AWS: The Most Expensive Distributed Systems Course in History
AWS doesn’t break loudly.
It degrades gracefully.
Which is worse.
Your service doesn’t crash.
It just slows down enough for users to leave quietly.
And the billing dashboard?
It scales perfectly.
You don’t notice a bug because of logs.
You notice it because your credit card calls you.
The Monolith Was Honest
Say what you want about monoliths.
They were:
- Predictable
- Deployable
- Understandable
- Debuggable
When something broke, you SSH’d into one machine.
You checked logs.
You fixed it.
Now?
You open:
- CloudWatch
- X-Ray
- Prometheus
- Grafana
- Jaeger
- Datadog
- And three tabs of Terraform
And you still don’t know why 503 is happening.
But Here’s the Twist
Despite all of this…
Go and Rust are thriving in the cloud.
Why?
Because they are honest languages in a dishonest environment.
Go embraces failure as a first-class value.
Rust enforces correctness at compile time.
Both reduce uncertainty in systems that are fundamentally uncertain.
The cloud is chaos.
Go and Rust are discipline.
And that tension is exactly why they belong together.

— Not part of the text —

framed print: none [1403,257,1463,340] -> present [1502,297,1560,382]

The Real Skill Isn’t Coding Anymore
The best cloud engineers today aren’t just good at writing code.
They understand:
- Network topology
- IAM blast radius
- Observability strategy
- Latency budgets
- Backpressure
- Failure domains
- Cost modeling
In other words:
We didn’t stop being systems engineers.
We just outsourced the hardware and multiplied the complexity.
Final Thought
In the end, the cloud didn’t make engineering easier.
It made responsibility abstract.
And abstraction is power.
But every abstraction leaks.
Go leaks through error.
Rust leaks through Result.
AWS leaks through your invoice.
The monolith never lied to you.
The cloud smiles politely while charging by the millisecond.